Atadika is known for founding Midunu, a dining enterprise that celebrates African culinary heritage by incorporating West African flavors and local ingredients. During her visit to Yale, she engaged with students and faculty through lectures, cooking classes, and discussions. She also trained dining staff on preparing her menu for the Rooted dining station at Commons.

Her lecture titled "New African Cuisine: Where Culture, Community, and Cuisine Intersect with the Environment, Sustainability, and Economy" was delivered at Luce Hall on October 1. In it, she shared insights into how losing access to childhood dishes influenced her understanding of food systems.

Atadika's background includes a decade as a UNICEF emergency specialist across over 40 African countries. This experience enriched her understanding of food access and cultural preservation. She highlighted key lessons from African cuisines such as plant-forward dishes and no-waste practices like utilizing cassava safely when cooked properly.

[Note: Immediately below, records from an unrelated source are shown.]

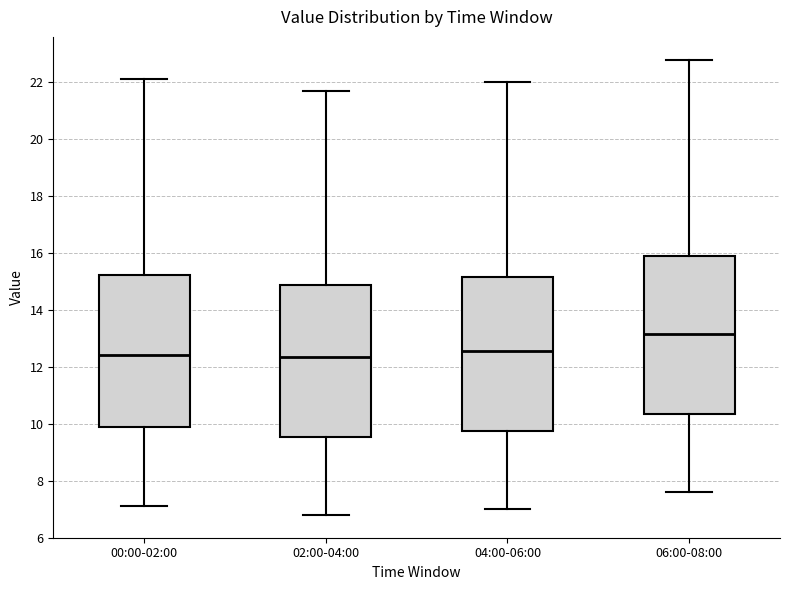

Reading left to right, read every box against the y-axis: the position of its median line, the range the box covers, and the ends of its whiskers. The values are not printed on the chart, so give them approximately, as read against the axis.

00:00-02:00: median 12.4, box 9.8 to 15.2, whiskers 7.2 to 22.2
02:00-04:00: median 12.4, box 9.6 to 14.8, whiskers 6.8 to 21.8
04:00-06:00: median 12.6, box 9.8 to 15.2, whiskers 7.0 to 22.0
06:00-08:00: median 13.2, box 10.4 to 16.0, whiskers 7.6 to 22.8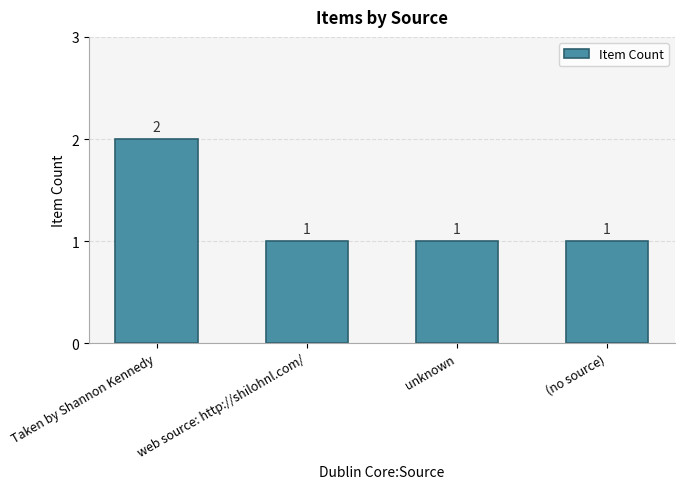

What is the approximate value at unknown?

1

She expressed concerns about Africa's culinary heritage facing threats from inadequate policy frameworks and issues like soil depletion and rising diabetes rates. Her vision for improving African food systems includes documenting underutilized ingredients and investing in value chains.

Through her business model that integrates advocacy with unique dining experiences featuring Ghanaian cocoa chocolates and spices like dawadawa, Atadika believes in creating positive change. She emphasized the collective responsibility in understanding dynamic food systems.

“You create a business case with advocacy — if someone eats something that’s thoughtful and it’s delicious, the idea behind it works,” she explained.

“I think that each and every one of us has a role to play in our food systems,” Atadika said. “It’s important for us to understand our food systems… and turn them into something that is dynamic.”